Massacre du 28 septembre : Toumba Diakité prêt à répondre devant la Cour pénale internationale Le Lieutenant Aboubacar Sidiki Diakité ‘Toumba’ fait de nouveau parler de lui. Dans une interview accordée à Rfi, il demande au président Konaté de le gracier pour son implication présumée dans la sanglante répression du 28 septembre dernier. Il se dit, par ailleurs, prêt à répondre devant la Cour pénale internationale qu’il préfère à la justice de son pays.

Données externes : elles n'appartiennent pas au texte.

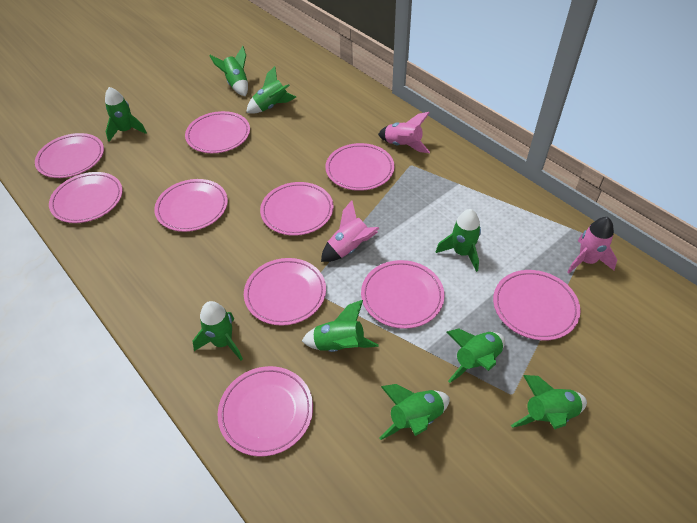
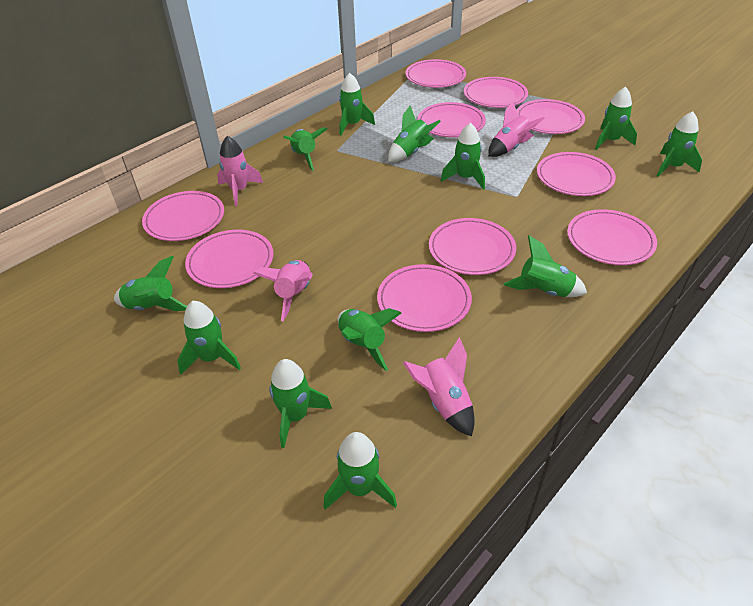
green rocket: 9 -> 12
pink rocket: 3 -> 4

Présenté comme l’unique responsable des massacres du 28 septembre 2009 à Conakry par la junte, le Lieutenant Aboubacar Sidiki Diakité dit ‘Toumba’ n’a aucune confiance à la justice de son pays. L’ex-aide de camp du Capitaine Moussa Dadis Camara, qui s’exprimait vendredi sur Rfi, se dit prêt à répondre devant la Cour pénale internationale (Cpi) des crimes qu’il aurait commis durant la sanglante répression de la manifestation de l’opposition en Guinée. Cela veut dire qu’il ne souhaite guère être jugé en Guinée où les conditions pour la tenue d’un procès équitable ne seront pas garanties. Selon Toumba Diakité, la justice de son pays ne pourrait faire preuve d’impartialité. ‘Je suis prêt à me rendre devant la Commission d’enquête internationale voire devant la Cour pénale internationale (…) La justice nationale est purement dépendante de l’exécutif en place et n’a aucune crédibilité (…) Je préfère la Cour pénale internationale (…)’, a-t-il ainsi déclaré à nos confrères de Rfi.
Le Lieutenant fugitif dénonce aussi la détention arbitraire des membres de sa famille dont son père qui est un ancien Colonel de l’armée guinéenne. Il estime que leur arrestation n’est pas justifiée, dans la mesure où en tirant le 3 décembre dernier sur le Capitaine Dadis Camara, il a agi de son propre chef. ‘Je rappelle que ce délit (commis) est personnel et mon père, qui est âgé de 60 ans et qui a le grade de Colonel, a loyalement servi l’armée guinéenne. Il n’a rien à voir dans cette affaire. Toute ma famille est menacée. Or, on parle de réconciliation et d’un état de droit (…)’, déplore-t-il.
Après la fuite du Lieutenant Diakité, des dizaines de ses proches militaires ou civils, avaient été arrêtés lors d’une chasse à l’homme, organisée par le ministre chargé de la Sécurité présidentielle, le Commandant Claude Pivi, ‘Coplan’. Ils sont détenus au camp Alpha Yaya Diallo qui sert, en même temps, de Qg à la junte militaire. A en croire certaines sources, plusieurs d’entre eux seraient morts après avoir été torturés par les soldats loyalistes. Il s’agit entre autres du Sergent Alhassane Bah, chauffeur de Toumba Diakité, du Commandant Mohamed Camara ‘Beugré’, ex-patron du Bataillon autonome de Sécurité présidentielle et du vieux Bah, suspecté d’être son marabout.
Le Lieutenant Diakité, qui est en cavale depuis la tentative d’assassinat de son ancien mentor, s’insurge aussi contre les conclusions de la Commission nationale d’enquête qui le désigne comme seul responsable des tueries du 28 septembre. Toumba Diakité dit qu’il n’a absolument rien à se reprocher puisqu’il avait seulement agi sur ordre de son patron, le Capitaine Dadis Camara. ‘La commission d'enquête nationale veut faire de moi un bouc émissaire (…) Je ne me reproche rien parce que dans l’armée, nous sommes sous les ordres. C’est clair ! Je ne peux en aucun (cas) me permettre de prendre un groupe de militaires et d’agir. L’armée, c’est la hiérarchie, c’est les ordres’, précise-t-il.
Toumba Diakité se réjouit, par ailleurs, de l’arrivée au pouvoir du général Konaté et demande à ce dernier de le gracier, dans le cadre de la politique de réconciliation nationale qu’il a initiée, depuis le 6 janvier dernier. ‘Je demande au général Konaté de me gracier par rapport aux événements du 28 septembre. Parce que nous nous sommes bien rendus au stade, mais c’était sur ordre du président de la République ; et même eux, ils le savent’, a-t-il fait remarquer.Selon lui, le général Konaté mérite d’être aidé pour lui permettre de sortir la Guinée de la crise dans laquelle elle est plongée, depuis la prise du pouvoir par l’armée, le 23 décembre 2008. Par contre, l’ex-aide de camp du chef de la junte, ne semble éprouver aucun remord pour avoir attenté à la vie de Dadis Camara.